UPDATE, February 16, 2013: Elizabeth Grossman, reporting for Environment Health News, posted today the debate among scientists over the question "Do low doses of BPA really harm people?" Her report was based on yesterday's presentation of leading toxicologists who presented their arguments at the American Association for the Advancement of Science annual meeting in Boston.
This debate, while arcane, is important because the scientific information is being used by the U.S. Environmental Protection Agency and Food and Drug Administration in deciding whether to regulate BPA in consumer products, such as canned foods. Reacting to consumer concerns, some manufacturers already have stopped using BPA in plastic baby bottles, receipts and other items....Speaking on the cautionary side, among others, was Univ. of Massachusetts Amherst biology professor R. Thomas Zoeller, above, (endocrine research focusing on BPA effects on the thyroid), who noted that the toxicological modeling is not designed to examine effects of chronic, low-dose exposure to an endocrine-disrupting chemical like BPA. Historically, these models have looked at specific cancers or fully manifested diseases. In contrast, BPA appears to produce health effects that set the stage for diseases often diagnosed many years after exposure.
“Chronic disease in human populations is not something traditional toxicology is designed to handle. It doesn’t look for risk factors,” Zoeller said.
October 5, 2012: Tia Ghose, writing for California Watch, reports:
A new UC San Diego study suggests that the byproducts of a chemical used in plastic found in the lining of cans may disrupt human hormone function more than the chemical itself.

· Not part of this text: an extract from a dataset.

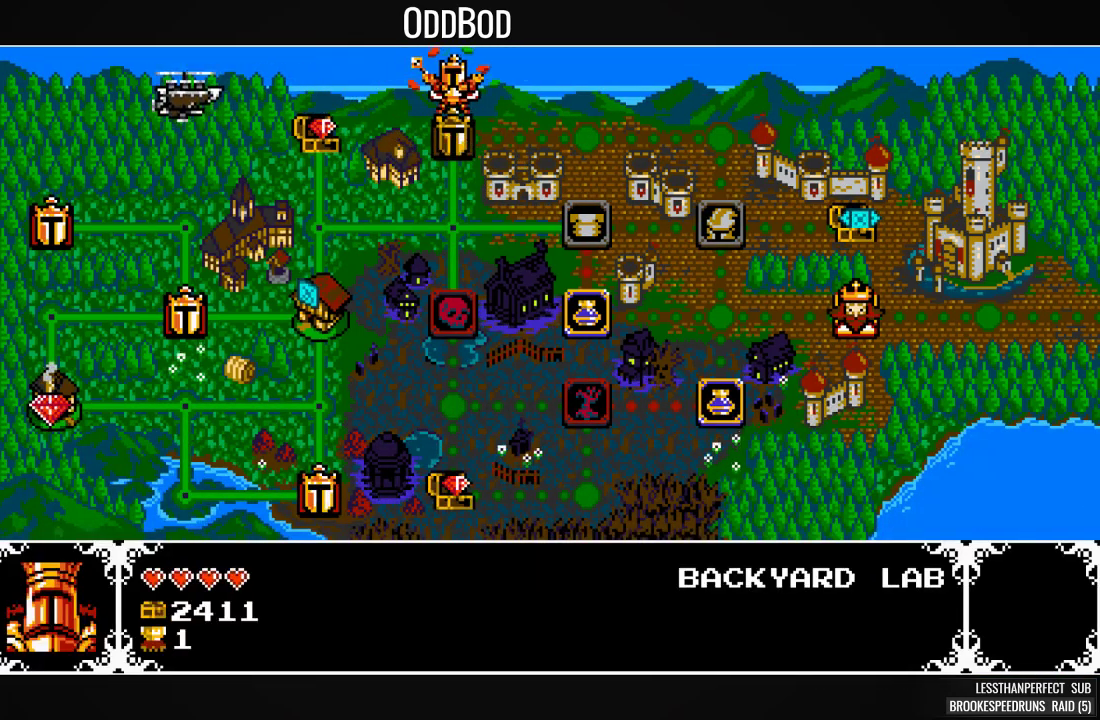
{"buttons": ["DPAD_RIGHT"], "events": [[33, "DPAD_RIGHT", "up"], [167, "DPAD_RIGHT", "down"], [233, "DPAD_RIGHT", "up"], [333, "DPAD_RIGHT", "down"], [400, "DPAD_RIGHT", "up"], [500, "DPAD_RIGHT", "down"]]}
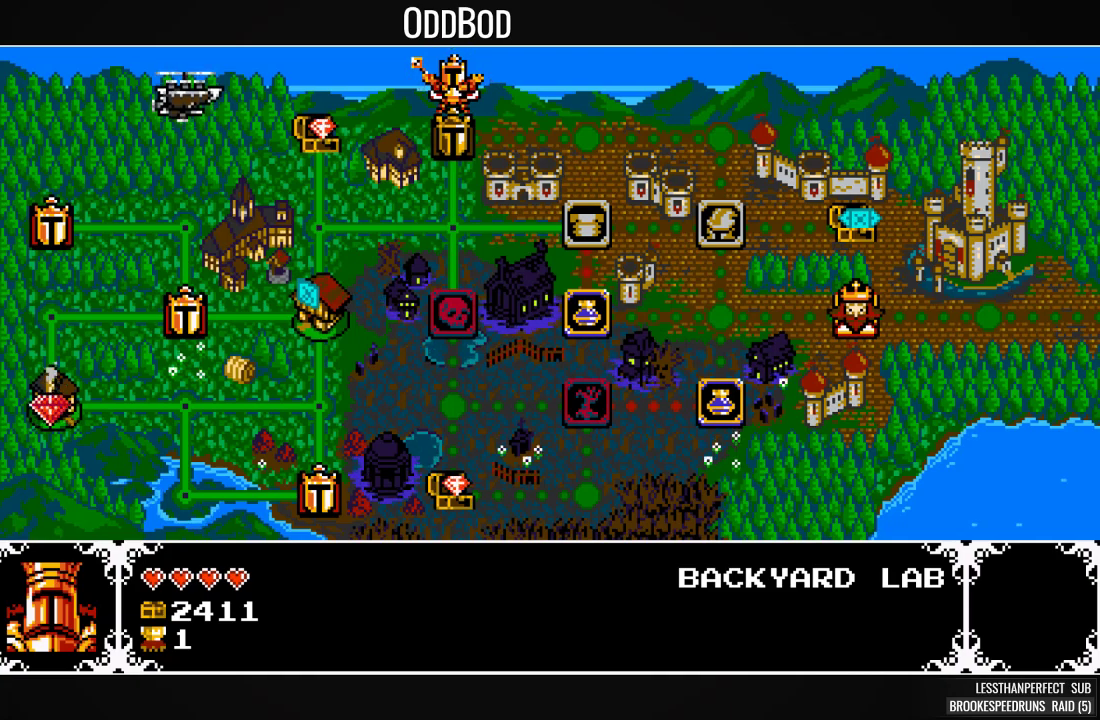
{"buttons": ["DPAD_RIGHT"], "events": [[100, "DPAD_RIGHT", "up"], [167, "DPAD_RIGHT", "down"], [267, "DPAD_RIGHT", "up"], [333, "DPAD_RIGHT", "down"], [433, "DPAD_RIGHT", "up"], [500, "DPAD_RIGHT", "down"]]}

The study, published today in PLOS ONE, may help explain why the chemical bisphenol A, or BPA, has been tied to many health problems even though the chemical doesn’t have a strong effect on cells in a Petri dish.
“We have a candidate chemical that is doing the nasty stuff, or the endocrine disruption," said study co-author and UCSD structural biologist Michael E. Baker, at left. "We know that BP analyzing the chemical that’s really doing the endocrine disruption." ...in 2003, a Japanese research team found that the body breaks down BPA into another chemical: 4-methyl-2,4-bis(p-hydroxyphenyl)pent-1-ene, called MBP for short. MBP was 500 times more powerful at mimicking estrogen than BPA.